= Kristin Ruth =

American judge

Kristin H. Ruth is a former state district court judge in North Carolina, who served District 10 (Wake County).

Ruth was the senior partner in her law firm for seven years before being elected to the bench in 1998. She was re-elected to four-year terms in 2002 and in 2006. She was elected as a vice president of the North Carolina Bar Association in 2010. Party affiliation is Democrat.

==Education==
Ruth is a graduate of Kansas State University and the Norman Adrian Wiggins School of Law at Campbell University.

==Court of Appeals race==
In 2007, she announced that she would run for the North Carolina Court of Appeals seat then held by John Tyson in the 2008 elections.

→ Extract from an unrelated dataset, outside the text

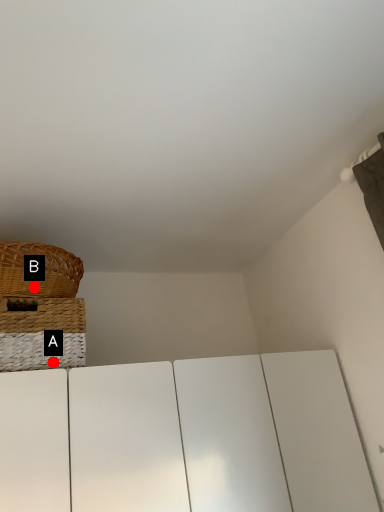
Question: Two points are circled on the image, labeled by A and B beside each circle. Which point is farther to the camera?

Choices:
 (A) A is further
 (B) B is further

In the May 6, 2008 non-partisan primary, Ruth came in second, which qualified her to run in the November general election against Sam J. Ervin, IV. Ervin defeated Ruth in the general election.

==Resignation==
In February 2012, the North Carolina State Bureau of Investigation opened a probe into the handling of 12 drunken driving cases by Ruth. Ruth failed to review unusual orders submitted by an attorney changing the effective dates when judgments were entered, shortening or eliminating the suspension of drivers' licenses; and in each of the 12 cases the defense attorney was James Crouch, a Wake County criminal lawyer. Ruth resigned as a result of the investigation on May 18, 2012. She was later indicted for "failure to discharge her duties."

On July 30, 2012, she pleaded guilty for failing to discharge her duties as a Judge.